Express the given product as a sum containing only sines or cosines.
\[
\sin (6 \theta) \sin (2 \theta)
\]

Step 1 ：We are given the product of two sine functions: \(\sin (6 \theta) \sin (2 \theta)\).

Step 2 ：We can express this product as a sum or difference of cosine functions using the product-to-sum identities in trigonometry.

Step 3 ：The identity we will use is: \(\sin(A) \sin(B) = \frac{1}{2} [\cos(A - B) - \cos(A + B)]\).

Step 4 ：In this case, A = 6θ and B = 2θ. So we can substitute these into the identity to get the expression as a sum of cosines.

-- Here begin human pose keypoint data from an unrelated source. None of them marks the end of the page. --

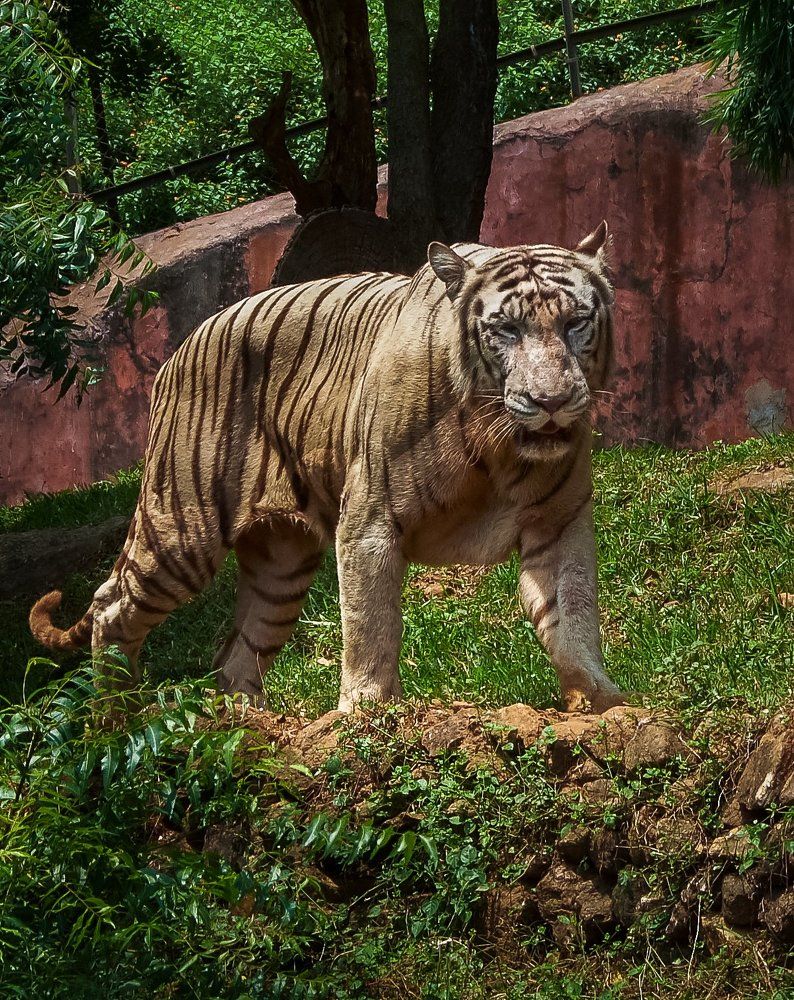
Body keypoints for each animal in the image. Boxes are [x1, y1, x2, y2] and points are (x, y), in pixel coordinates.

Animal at [30, 222, 625, 714]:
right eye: (505, 330)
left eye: (575, 324)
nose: (551, 401)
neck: (496, 446)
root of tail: (178, 350)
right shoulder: (370, 522)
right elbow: (369, 622)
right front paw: (368, 712)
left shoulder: (559, 522)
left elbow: (572, 612)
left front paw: (602, 700)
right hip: (183, 529)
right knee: (111, 605)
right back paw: (116, 718)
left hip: (281, 566)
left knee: (235, 655)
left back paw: (249, 725)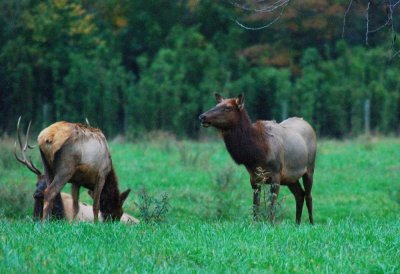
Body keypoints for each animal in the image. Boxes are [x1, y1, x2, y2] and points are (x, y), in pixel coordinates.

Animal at [198, 93, 318, 224]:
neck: (257, 153)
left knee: (308, 195)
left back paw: (311, 223)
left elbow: (271, 207)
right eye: (216, 105)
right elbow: (256, 207)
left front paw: (271, 224)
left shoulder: (276, 175)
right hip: (290, 178)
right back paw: (297, 224)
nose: (202, 116)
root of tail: (308, 124)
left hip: (309, 168)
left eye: (228, 108)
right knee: (300, 195)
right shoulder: (254, 178)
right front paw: (255, 224)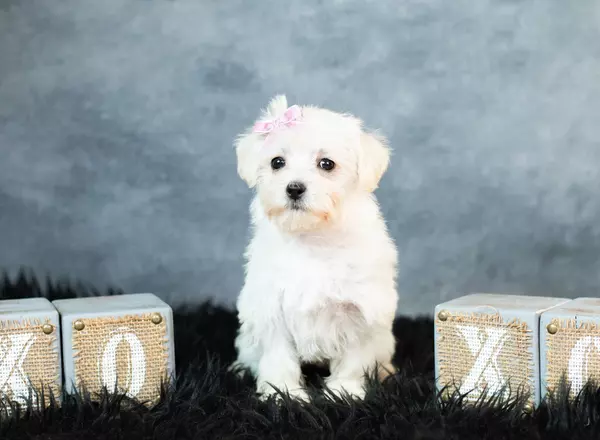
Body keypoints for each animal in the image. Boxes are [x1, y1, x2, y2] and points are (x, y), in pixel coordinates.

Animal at [230, 94, 398, 400]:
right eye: (277, 162)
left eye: (326, 164)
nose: (294, 188)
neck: (312, 237)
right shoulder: (270, 306)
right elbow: (278, 355)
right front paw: (283, 393)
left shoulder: (359, 309)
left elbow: (354, 356)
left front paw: (345, 390)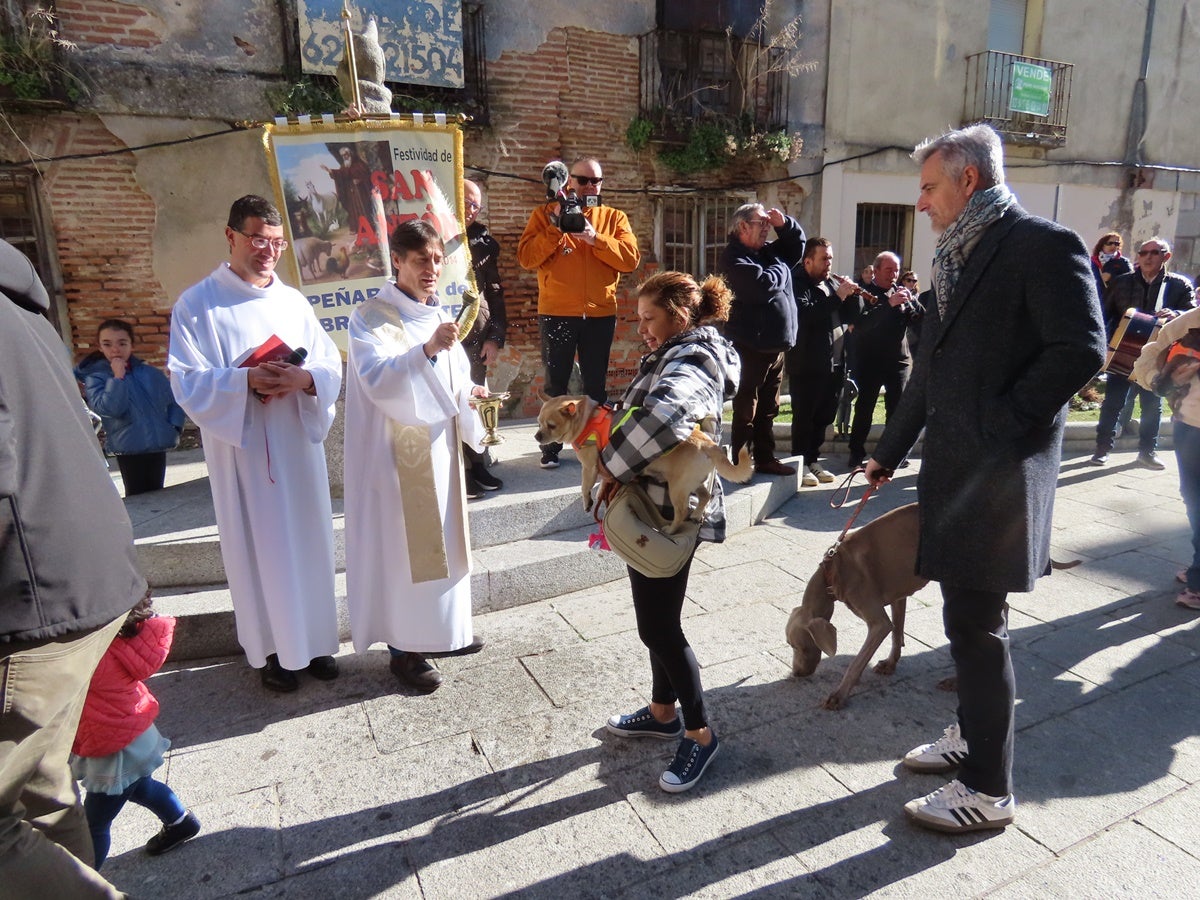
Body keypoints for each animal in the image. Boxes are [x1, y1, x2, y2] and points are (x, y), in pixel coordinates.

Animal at [535, 396, 748, 535]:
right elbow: (602, 484)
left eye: (551, 425)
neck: (586, 418)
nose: (536, 436)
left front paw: (587, 501)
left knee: (681, 511)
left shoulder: (589, 467)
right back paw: (696, 514)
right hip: (694, 482)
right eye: (538, 423)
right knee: (704, 496)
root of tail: (708, 444)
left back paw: (671, 529)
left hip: (677, 488)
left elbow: (584, 486)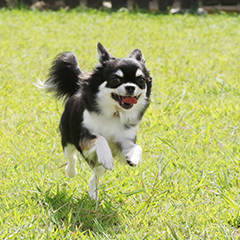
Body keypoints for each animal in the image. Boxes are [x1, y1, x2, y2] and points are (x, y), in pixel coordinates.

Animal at [42, 42, 152, 199]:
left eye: (141, 80)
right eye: (115, 79)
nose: (130, 87)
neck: (115, 113)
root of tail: (77, 89)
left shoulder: (122, 143)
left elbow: (137, 147)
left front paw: (134, 157)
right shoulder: (84, 138)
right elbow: (100, 138)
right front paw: (106, 157)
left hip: (98, 166)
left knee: (95, 176)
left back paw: (93, 195)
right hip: (68, 139)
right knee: (71, 157)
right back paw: (71, 172)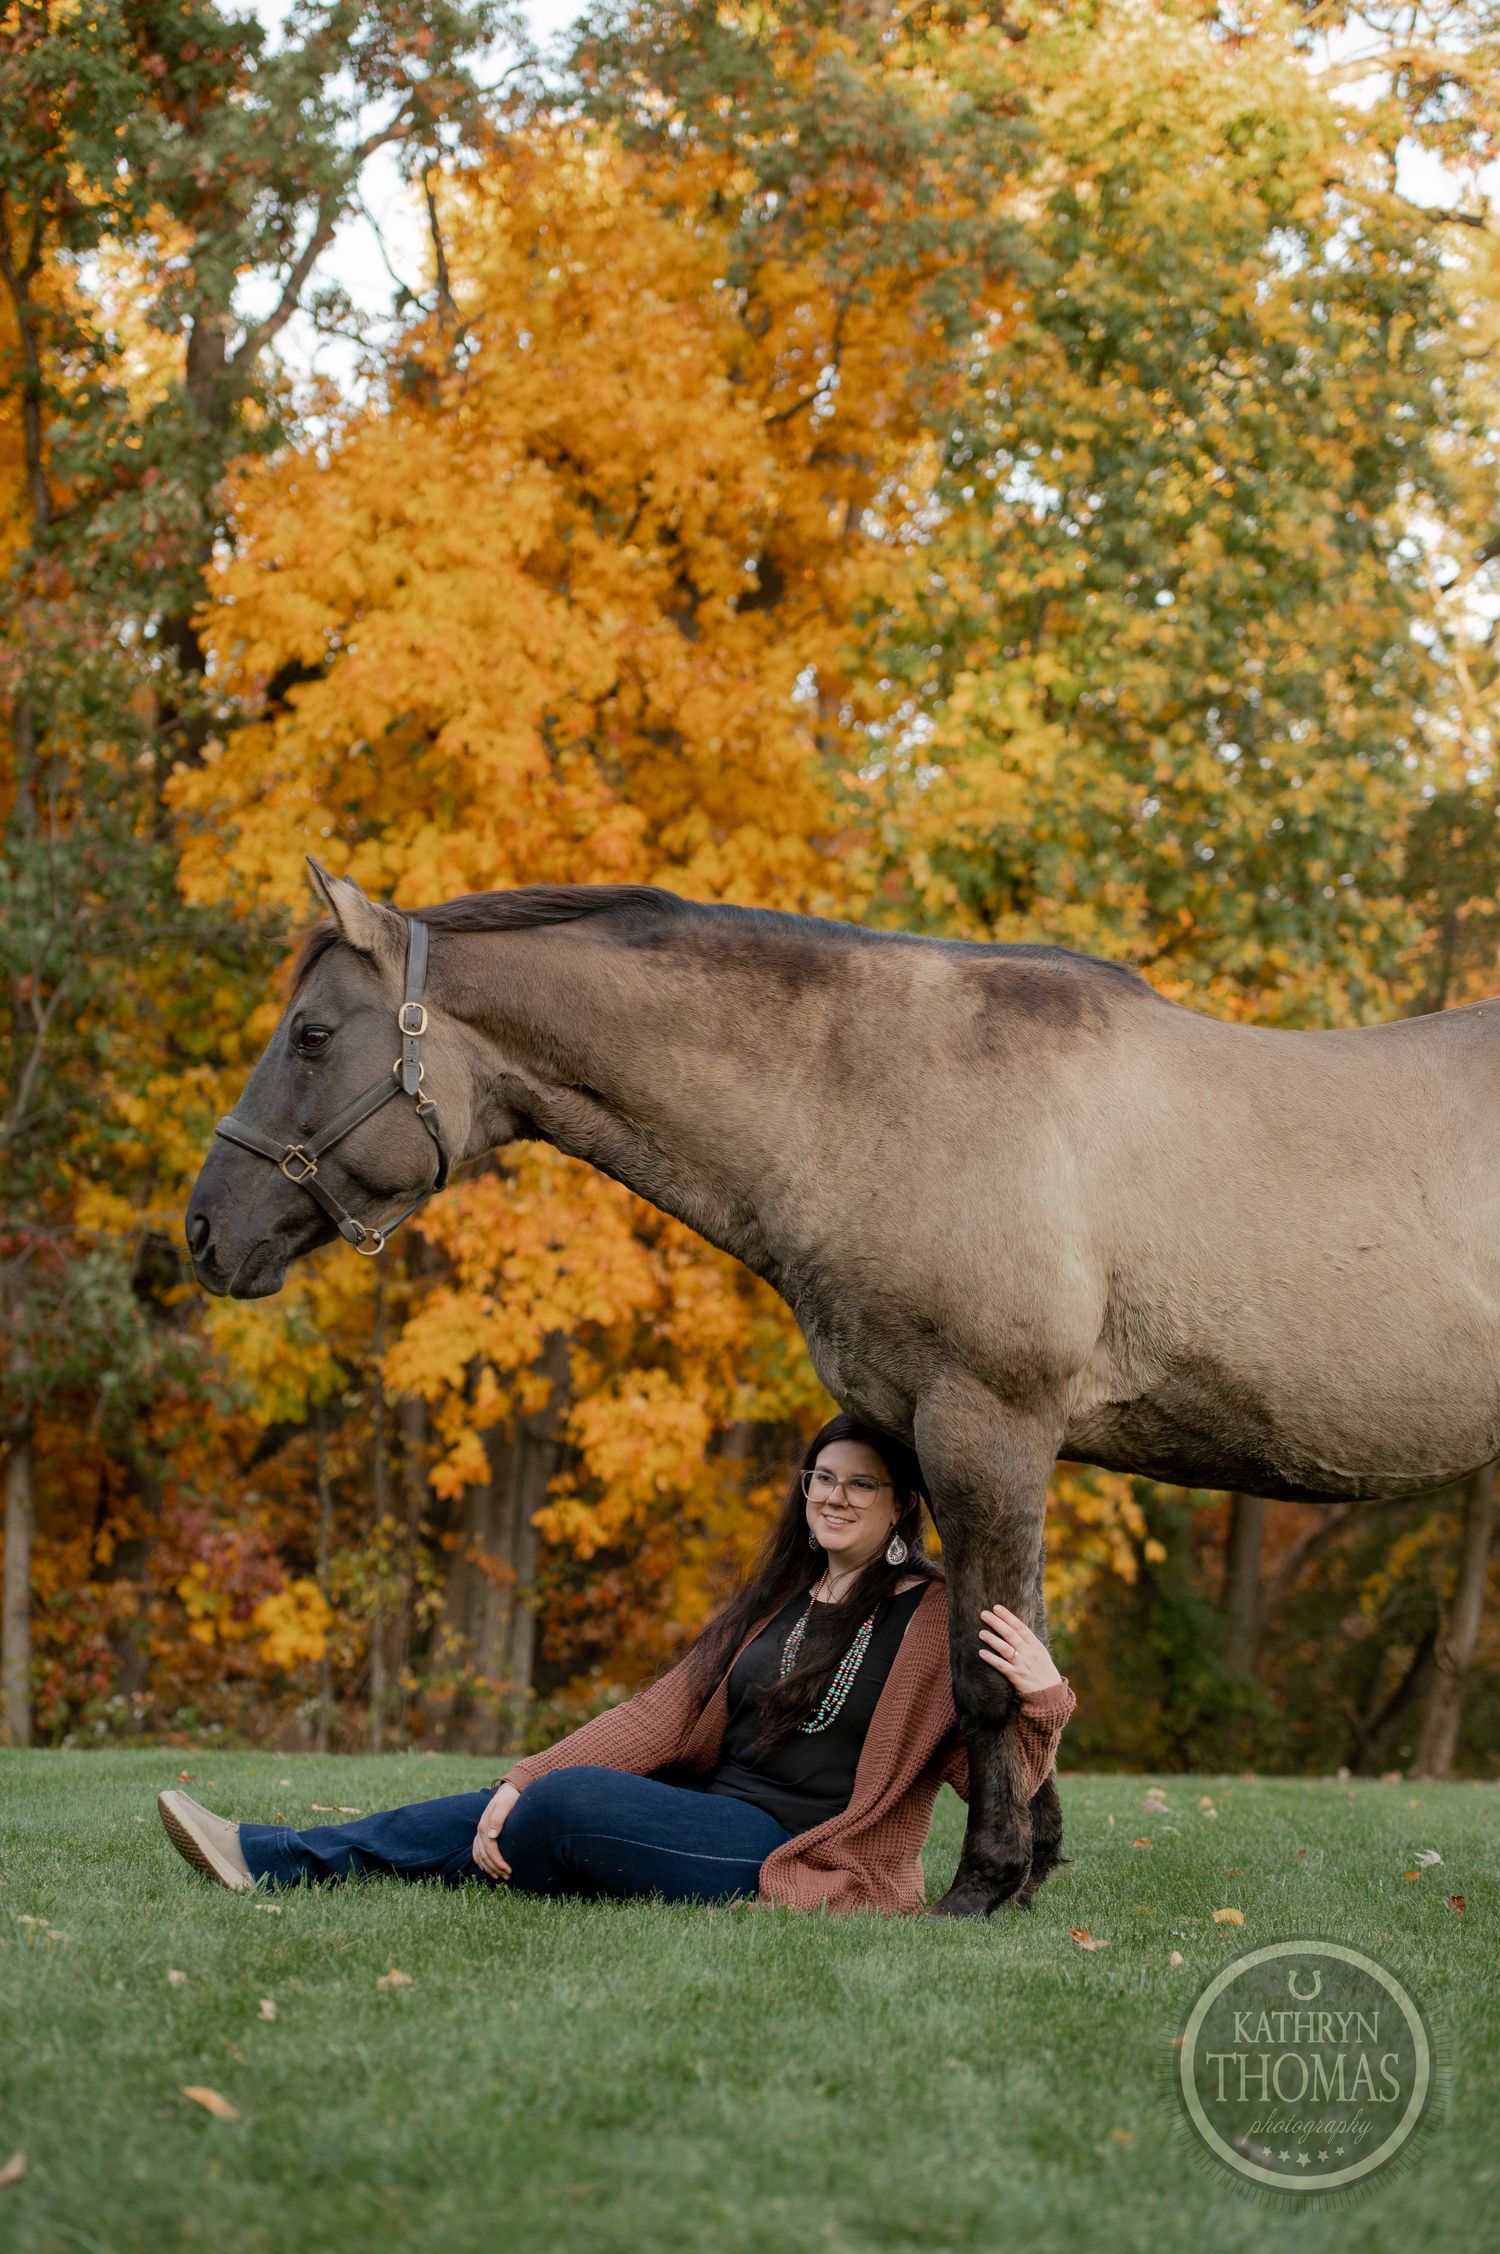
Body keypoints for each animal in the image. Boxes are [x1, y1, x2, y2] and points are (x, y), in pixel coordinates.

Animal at [185, 862, 1500, 1916]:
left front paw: (981, 1883)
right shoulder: (960, 1438)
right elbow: (1020, 1646)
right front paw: (1032, 1868)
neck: (878, 1097)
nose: (204, 1232)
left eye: (312, 1034)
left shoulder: (986, 1428)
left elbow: (987, 1674)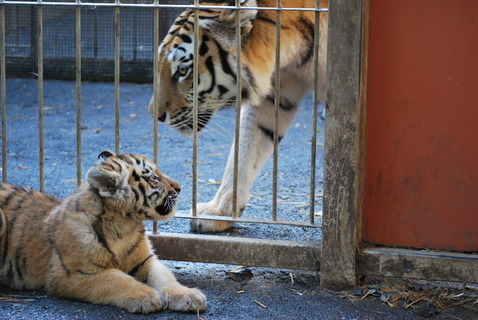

Step 5 ：Substituting A and B into the identity, we get: \(\sin(6\theta) \sin(2\theta) = \frac{1}{2} [\cos(6\theta - 2\theta) - \cos(6\theta + 2\theta)]\).

Step 6 ：Simplifying the above expression, we get: \(\sin(6\theta) \sin(2\theta) = \frac{1}{2} [\cos(4\theta) - \cos(8\theta)]\).

Step 7 ：\(\boxed{\sin (6 \theta) \sin (2 \theta) = \frac{1}{2} [\cos(4 \theta) - \cos(8 \theta)]}\) is the final answer.